Stress training is a very effective way to get more out of your plants.
For most growers it is a way to increase yields. However if you're growing indoors and have limited space you could see yourself using stress training to prevent your plants to outgrowing your space.
Stress training involves putting your plants through specific forms of stress, so that they produce a specific response. For example, if your plants naturally grow tall, you can train them to grow outward instead of upward.
When it comes to yields, some plants may divert most of their energy to one central flower, while smaller bracts are ignored over time. With stress training you can force your plants to divert energy more evenly for more flower sites and inevitably more yields.
There are two different forms of stress training for plants, low stress training and high stress training. It goes without saying that these two methods will produce different results, but you can achieve the same goals with both.
While it may take more time to see results compared to high stress training, low stress training is still a highly effective (and the most common) way to take control of your plants.
A common form of low stress training would be de-leafing. By removing smaller leaves on the plant that aren't directly attached to a flower site, your plant will take that energy and focus it elsewhere, and without leaves to take it, it goes right into your flowers. Less leaves also means that light will be able to hit more of your plant.
Another low stress training method is tying plants down. Using ties or wire designed specifically for plants, you can tie down branches that keep growing upward so they train themselves to grow outward instead.
As you can see with both of these LST techniques, you aren't damaging the plant or modifying in any extreme way. The results of these techniques will take longer to appear, but will work just as effectively as other high stress training methods.
High stress training, while more impactful, is also more risky. Certain plants can only take so much stress and knowing what your plant can handle is essential before you go and start cutting the top off, which is one common high stress training method.
Topping your plant is when you cut off the the top of the main stem of your plant. While it sounds extreme it is highly effective at creating new nodes and flower sites. Topping can be done from the time you transplant a clone up until the first couple week of flower.

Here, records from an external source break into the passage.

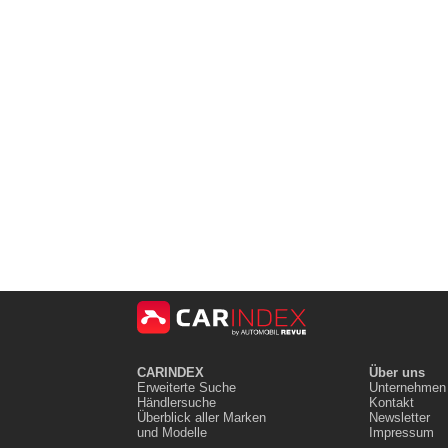
CARINDEX
Über uns
Erweiterte Suche
Unternehmen
Händlersuche
Kontakt
Überblick aller Marken
Newsletter
und Modelle
Impressum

Super cropping is another high stress training technique that utilizes stem mutilation to decrease the height of the plant and stimulate growth. The goal of super cropping is to break down the inner fibers of the branch so that the stalk becomes pliable and can be trained into another position, all without harming the outside of the stem in the process.
Compared to low stress training, high stress training is more risk for more reward so to speak.
The short answer is no. If plants were designed to be broken, shortened, tied down, we wouldn't have to do it. Any plant will grow just fine without any sort of training.
However for experienced growers that want more out of their plants, using any sort of training technique will help keep your plant under control, increase yields, save space and more benefits when done correctly.